→ **Supplied material**:

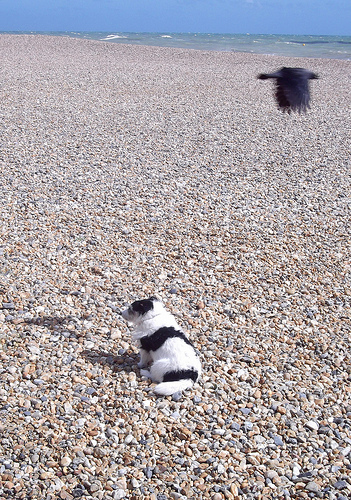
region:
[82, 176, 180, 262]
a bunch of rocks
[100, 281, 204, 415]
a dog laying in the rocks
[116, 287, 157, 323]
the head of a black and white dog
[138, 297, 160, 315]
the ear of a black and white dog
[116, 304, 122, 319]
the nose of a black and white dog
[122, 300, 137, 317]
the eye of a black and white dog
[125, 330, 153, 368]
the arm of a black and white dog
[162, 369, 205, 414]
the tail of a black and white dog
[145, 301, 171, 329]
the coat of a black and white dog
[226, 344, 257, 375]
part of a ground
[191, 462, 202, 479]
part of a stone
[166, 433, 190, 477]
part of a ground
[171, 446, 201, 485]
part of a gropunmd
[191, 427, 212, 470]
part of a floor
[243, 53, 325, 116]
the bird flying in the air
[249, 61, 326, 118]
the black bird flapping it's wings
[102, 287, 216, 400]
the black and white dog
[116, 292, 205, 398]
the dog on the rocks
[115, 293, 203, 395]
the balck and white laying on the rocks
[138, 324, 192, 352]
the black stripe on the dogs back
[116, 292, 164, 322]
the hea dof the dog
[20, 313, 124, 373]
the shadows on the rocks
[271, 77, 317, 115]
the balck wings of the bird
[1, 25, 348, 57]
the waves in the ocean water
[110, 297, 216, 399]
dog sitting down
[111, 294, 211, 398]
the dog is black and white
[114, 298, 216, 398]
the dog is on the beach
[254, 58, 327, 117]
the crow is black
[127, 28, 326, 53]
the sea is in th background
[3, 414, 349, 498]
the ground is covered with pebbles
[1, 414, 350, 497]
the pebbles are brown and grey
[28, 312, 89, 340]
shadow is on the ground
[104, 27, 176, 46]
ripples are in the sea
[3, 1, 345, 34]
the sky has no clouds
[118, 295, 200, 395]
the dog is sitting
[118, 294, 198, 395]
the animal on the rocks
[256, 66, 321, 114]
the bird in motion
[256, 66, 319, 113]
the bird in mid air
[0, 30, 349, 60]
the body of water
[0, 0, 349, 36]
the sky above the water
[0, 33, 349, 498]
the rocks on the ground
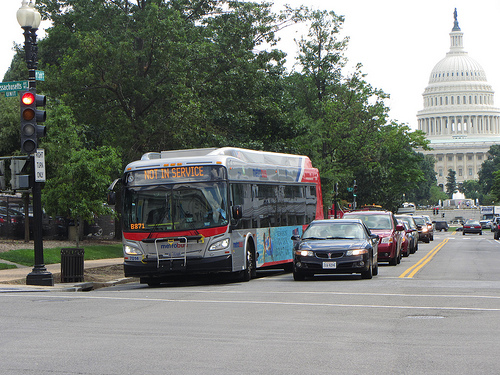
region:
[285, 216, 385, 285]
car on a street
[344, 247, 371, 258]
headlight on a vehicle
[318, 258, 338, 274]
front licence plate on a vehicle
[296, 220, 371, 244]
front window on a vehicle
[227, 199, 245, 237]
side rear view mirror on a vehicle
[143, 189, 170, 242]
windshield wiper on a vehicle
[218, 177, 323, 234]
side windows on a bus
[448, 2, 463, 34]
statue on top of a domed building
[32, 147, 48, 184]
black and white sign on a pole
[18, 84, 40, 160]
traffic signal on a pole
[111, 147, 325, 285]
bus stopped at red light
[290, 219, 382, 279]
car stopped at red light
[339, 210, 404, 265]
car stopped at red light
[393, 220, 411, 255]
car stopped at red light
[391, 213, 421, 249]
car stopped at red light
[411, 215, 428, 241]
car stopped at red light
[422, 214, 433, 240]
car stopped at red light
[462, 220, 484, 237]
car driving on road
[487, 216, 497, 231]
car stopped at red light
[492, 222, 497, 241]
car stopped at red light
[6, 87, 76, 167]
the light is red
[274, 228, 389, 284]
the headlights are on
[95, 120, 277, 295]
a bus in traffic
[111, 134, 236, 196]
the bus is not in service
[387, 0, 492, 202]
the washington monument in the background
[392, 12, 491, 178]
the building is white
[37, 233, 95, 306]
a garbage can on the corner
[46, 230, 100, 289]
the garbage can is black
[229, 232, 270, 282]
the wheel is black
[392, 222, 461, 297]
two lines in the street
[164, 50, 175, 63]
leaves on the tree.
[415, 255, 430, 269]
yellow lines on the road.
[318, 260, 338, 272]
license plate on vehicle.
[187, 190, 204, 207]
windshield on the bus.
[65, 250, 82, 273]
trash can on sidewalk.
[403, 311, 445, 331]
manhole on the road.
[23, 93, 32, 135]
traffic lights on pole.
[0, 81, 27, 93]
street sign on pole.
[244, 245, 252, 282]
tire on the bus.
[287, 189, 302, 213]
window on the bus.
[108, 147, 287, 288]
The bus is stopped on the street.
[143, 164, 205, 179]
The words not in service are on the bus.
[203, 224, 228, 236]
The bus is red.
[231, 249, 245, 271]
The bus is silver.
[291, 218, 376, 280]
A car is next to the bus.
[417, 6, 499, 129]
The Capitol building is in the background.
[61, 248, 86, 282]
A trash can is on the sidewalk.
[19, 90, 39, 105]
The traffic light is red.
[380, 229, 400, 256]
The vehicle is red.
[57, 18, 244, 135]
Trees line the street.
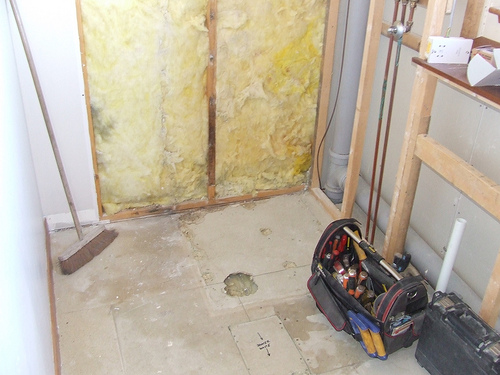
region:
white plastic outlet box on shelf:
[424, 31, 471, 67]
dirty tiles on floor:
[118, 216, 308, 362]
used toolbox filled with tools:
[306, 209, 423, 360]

→ **Required task**:
Update all the records above, replacing "toolbox" with "tool chest" and keeping everything else unchanged. Omit the pictures from your answer.

→ **Solution to the exercise**:
region:
[82, 176, 180, 262]
a bunch of rocks
[100, 281, 204, 415]
a dog laying in the rocks
[116, 287, 157, 323]
the head of a black and white dog
[138, 297, 160, 315]
the ear of a black and white dog
[116, 304, 122, 319]
the nose of a black and white dog
[122, 300, 137, 317]
the eye of a black and white dog
[125, 330, 153, 368]
the arm of a black and white dog
[162, 369, 205, 414]
the tail of a black and white dog
[145, 301, 171, 329]
the coat of a black and white dog
[226, 344, 257, 375]
part of a ground
[191, 462, 202, 479]
part of a stone
[166, 433, 190, 477]
part of a ground
[171, 446, 201, 485]
part of a gropunmd
[191, 427, 212, 470]
part of a floor
[243, 53, 325, 116]
the bird flying in the air
[249, 61, 326, 118]
the black bird flapping it's wings
[102, 287, 216, 400]
the black and white dog
[116, 292, 205, 398]
the dog on the rocks
[115, 293, 203, 395]
the balck and white laying on the rocks
[138, 324, 192, 352]
the black stripe on the dogs back
[116, 292, 164, 322]
the hea dof the dog
[20, 313, 124, 373]
the shadows on the rocks
[271, 77, 317, 115]
the balck wings of the bird
[1, 25, 348, 57]
the waves in the ocean water
[110, 297, 216, 399]
dog sitting down
[111, 294, 211, 398]
the dog is black and white
[114, 298, 216, 398]
the dog is on the beach
[254, 58, 327, 117]
the crow is black
[127, 28, 326, 53]
the sea is in th background
[3, 414, 349, 498]
the ground is covered with pebbles
[1, 414, 350, 497]
the pebbles are brown and grey
[28, 312, 89, 340]
shadow is on the ground
[104, 27, 176, 46]
ripples are in the sea
[3, 1, 345, 34]
the sky has no clouds
[118, 295, 200, 395]
the dog is sitting
[118, 294, 198, 395]
the animal on the rocks
[256, 66, 321, 114]
the bird in motion
[256, 66, 319, 113]
the bird in mid air
[0, 30, 349, 60]
the body of water
[0, 0, 349, 36]
the sky above the water
[0, 33, 349, 498]
the rocks on the ground
region:
[285, 216, 385, 285]
car on a street
[344, 247, 371, 258]
headlight on a vehicle
[318, 258, 338, 274]
front licence plate on a vehicle
[296, 220, 371, 244]
front window on a vehicle
[227, 199, 245, 237]
side rear view mirror on a vehicle
[143, 189, 170, 242]
windshield wiper on a vehicle
[218, 177, 323, 234]
side windows on a bus
[448, 2, 463, 34]
statue on top of a domed building
[32, 147, 48, 184]
black and white sign on a pole
[18, 84, 40, 160]
traffic signal on a pole
[111, 147, 325, 285]
bus stopped at red light
[290, 219, 382, 279]
car stopped at red light
[339, 210, 404, 265]
car stopped at red light
[393, 220, 411, 255]
car stopped at red light
[391, 213, 421, 249]
car stopped at red light
[411, 215, 428, 241]
car stopped at red light
[422, 214, 433, 240]
car stopped at red light
[462, 220, 484, 237]
car driving on road
[487, 216, 497, 231]
car stopped at red light
[492, 222, 497, 241]
car stopped at red light
[6, 87, 76, 167]
the light is red
[274, 228, 389, 284]
the headlights are on
[95, 120, 277, 295]
a bus in traffic
[111, 134, 236, 196]
the bus is not in service
[387, 0, 492, 202]
the washington monument in the background
[392, 12, 491, 178]
the building is white
[37, 233, 95, 306]
a garbage can on the corner
[46, 230, 100, 289]
the garbage can is black
[229, 232, 270, 282]
the wheel is black
[392, 222, 461, 297]
two lines in the street
[164, 50, 175, 63]
leaves on the tree.
[415, 255, 430, 269]
yellow lines on the road.
[318, 260, 338, 272]
license plate on vehicle.
[187, 190, 204, 207]
windshield on the bus.
[65, 250, 82, 273]
trash can on sidewalk.
[403, 311, 445, 331]
manhole on the road.
[23, 93, 32, 135]
traffic lights on pole.
[0, 81, 27, 93]
street sign on pole.
[244, 245, 252, 282]
tire on the bus.
[287, 189, 302, 213]
window on the bus.
[108, 147, 287, 288]
The bus is stopped on the street.
[143, 164, 205, 179]
The words not in service are on the bus.
[203, 224, 228, 236]
The bus is red.
[231, 249, 245, 271]
The bus is silver.
[291, 218, 376, 280]
A car is next to the bus.
[417, 6, 499, 129]
The Capitol building is in the background.
[61, 248, 86, 282]
A trash can is on the sidewalk.
[19, 90, 39, 105]
The traffic light is red.
[380, 229, 400, 256]
The vehicle is red.
[57, 18, 244, 135]
Trees line the street.
region:
white plastic outlet box on shelf:
[424, 31, 471, 67]
dirty tiles on floor:
[118, 216, 308, 362]
used tool chest filled with tools:
[306, 209, 423, 360]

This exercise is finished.